CJM : Bon nombre de personnes handicapées souhaitent qu’il y ait un mouvement pour une Fierté handicapée.

CW : Wow! C’est super! [rires] C’est drôle que tu me le dises parce que, honnêtement, en te répondant, je me suis demandé pourquoi ça n’existait pas encore. Je ne voulais pas être celle qui dit : « vous devriez faire ça »! Je veux faire attention, mais imaginez que dans notre ville ont puisse avoir une Fierté, je veux dire un moment…

CJM : Un moment… une journée au moins!

CW : Exactement! On l’imagine un peu comme la Fierté gaie, pour faire une comparaison. Je pourrais peut-être ajouter un élément de réponse : malheureusement, les personnes handicapées sont encore très invisibilisées. Il y a un enjeu d’invisibilisation.

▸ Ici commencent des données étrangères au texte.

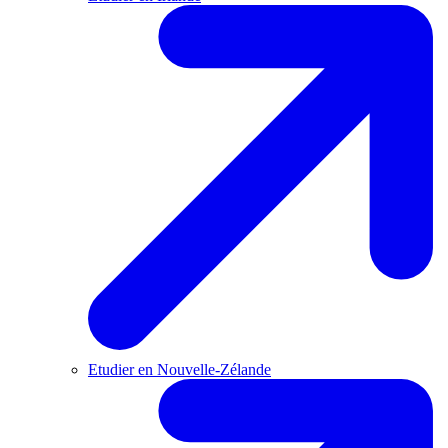
Etudier en Nouvelle-Zélande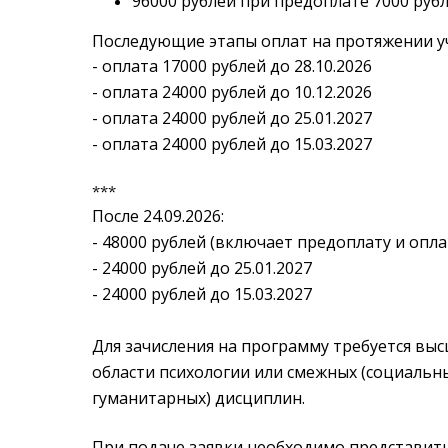
96000 рублей при предоплате 7000 рубл
Последующие этапы оплат на протяжении уч
- оплата 17000 рублей до 28.10.2026
- оплата 24000 рублей до 10.12.2026
- оплата 24000 рублей до 25.01.2027
- оплата 24000 рублей до 15.03.2027
***
После 24.09.2026:
- 48000 рублей (включает предоплату и оплат
- 24000 рублей до 25.01.2027
- 24000 рублей до 15.03.2027
Для зачисления на программу требуется вы
области психологии или смежных (социальны
гуманитарных) дисциплин.
При подаче заявки необходимо представит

Cette Fierté serait tellement importante pour rendre visibles des réalités, je dirais même le handicap de notre société, le handicap de notre bâti, qui n’est toujours pas capable d’offrir la dignité à laquelle les personnes handicapées aspirent, et donc de rendre ces réalités comme on le fait avec la Fierté gaie, ce serait une étape essentielle. Je suis convaincue qu’énormément de Montréalais·es se réveilleront. On est si peu conscients des barrières systémiques et on ignore à quel point elles sont un handicap que la société porte et que les individus ne doivent pas porter. Le fardeau incombe à notre société. C’est à elle de le porter et de répondre aux différentes réalités.